To make sure I understand the status of change, is the remaining question here how the AvroSchema derive should ”choose” which enum format to use when constructing the schema?

If so, I was thinking that the AvroSchema derive could infer the correct behavior based on the variant characteristics:

  • All unit variants, create an enum schema as we do today.
  • 1+ non-unit variants with either named fields, or single-field unnamed fields, use the Record-style (as in this PR) as the schema.

That leaves the case of non-unit, multi-field, unnamed fields 😅. For those, we should return a compile error, I think, and let the dev implement AvroSchemaComponent themselves — otherwise, could add Record fields named 0, 1, …

spiegela avatar Nov 14 '22 13:11 spiegela

The actual problem in ser.rs and de.rs. This PR changes the way apache_avro serializes objects/instances into apache_avro::types::Value. For now I see no way to make the serde logic more dynamic, i.e. depending on the enum variants' types or on container/field's attribute to decide what kind of Value to construct.

The new serde logic is powerful enough to handle complex kinds of Rust enums (by using Schema::Record([Schema::Enum, Schema::Union])).

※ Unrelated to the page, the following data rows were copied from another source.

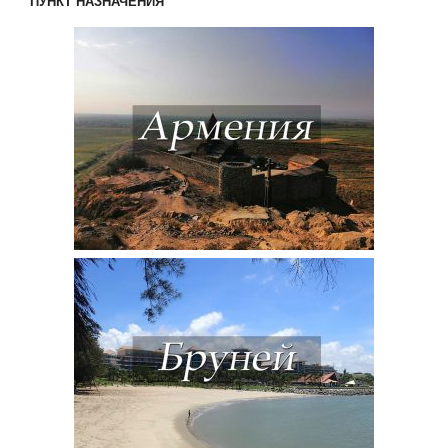
ПУНКТ НАЗНАЧЕНИЯ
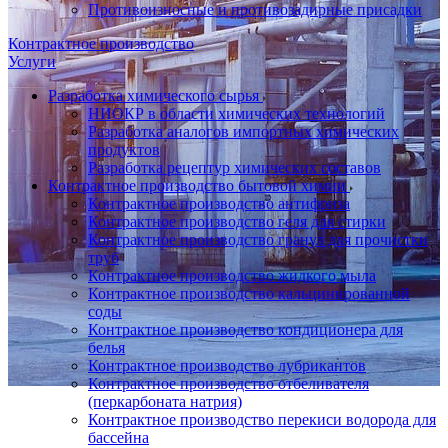
Противоизносные и противозадирные присадки
Контрактное производство
Услуги
Разработка химического сырья
НИОКР в области химических технологий
Разработка аналогов импортных химических
продуктов
Разработка рецептур химических составов
Контрактное производство бытовой химии
Контрактное производство антифриза
Контрактное производство геля для стирки
Контрактное производство гранул для прочистки
труб
Контрактное производство жидкого мыла
Контрактное производство кальцинированной
соды
Контрактное производство кондиционера для
белья
Контрактное производство лубрикантов
Контрактное производство отбеливателя
(перкарбоната натрия)
Контрактное производство перекиси водорода для
бассейна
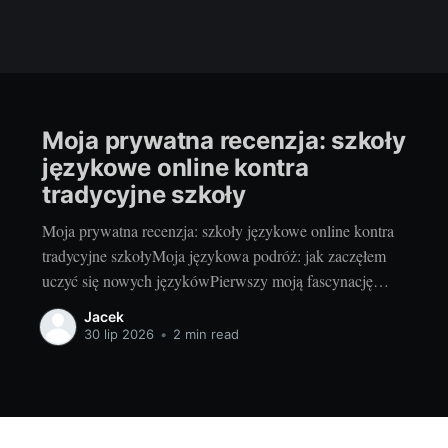
Moja prywatna recenzja: szkoły
językowe online kontra
tradycyjne szkoły
Moja prywatna recenzja: szkoły językowe online kontra
tradycyjne szkołyMoja językowa podróż: jak zaczęłem
uczyć się nowych językówPierwszy moją fascynację
nowymi językami zaczęło się jakoś w podstawówce,
Jacek
kiedy to w samym szkolnym oddziale po raz pierwszy
30 lip 2026
•
2 min read
spotkałem się z językiem angielskim. Początki były
trudne, ale i niezwykle ekscytujące. Później doszła
jeszcze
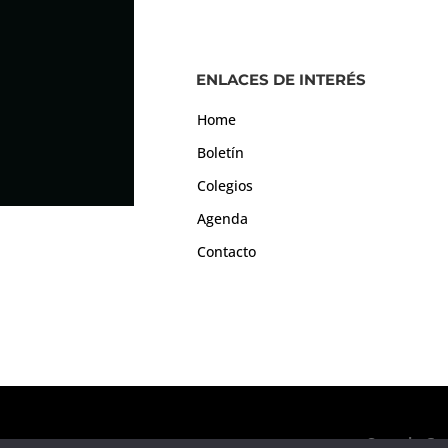
ENLACES DE INTERÉS
Home
Boletín
Colegios
Agenda
Contacto
Consejo Gen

But it does not support the old representation (Schema::Enum) because all variants are mapped to Value::Null and there could be at most one null in an Avro Union.

The logic what schema to derive looks like a simpler task (although I haven't tried it yet, so I might be wrong).

martin-g avatar Nov 14 '22 15:11 martin-g

Seems like AVRO-3695 should be addressed in this issue. (see https://github.com/apache/avro/pull/2035)

However I just tested it against Master + AVRO-3631 and it does not address the problem.

This is my last blocking issue for using Rust for our industry protocol, so hoping it can be looked at. @martin-g ?

I've created what is probably a 'Hack' fix that addresses the issue for me. But honestly I'm not sure what i'm doing here, so it likley breaks other stuff. (So I havn't made a PR, just added here for your info)

ser.rs. line # 260 or so

fn serialize_newtype_variant<T: ?Sized>(
        self,
        _enum_name: &'static str,
        index: u32,
        _variant: &'static str,
        value: &T,
    ) -> Result<Self::Ok, Self::Error>
    where
        T: Serialize,
    {
        let serialized = value.serialize(self)?;
        let _idx = match serialized {
            // assumes that the Null variant is always the first one, as in Avro's Union
            Value::Null => 0,
            _ => index,
        };
        // Ok(Value::Record(vec![
        //     ("type".to_owned(), Value::Enum(index, variant.to_owned())),
        //     ("value".to_owned(), Value::Union(idx, Box::new(serialized))),
        // ]))

        Ok(Value::Union(index, Box::new(serialized)))
    }

markfarnan avatar Mar 13 '23 19:03 markfarnan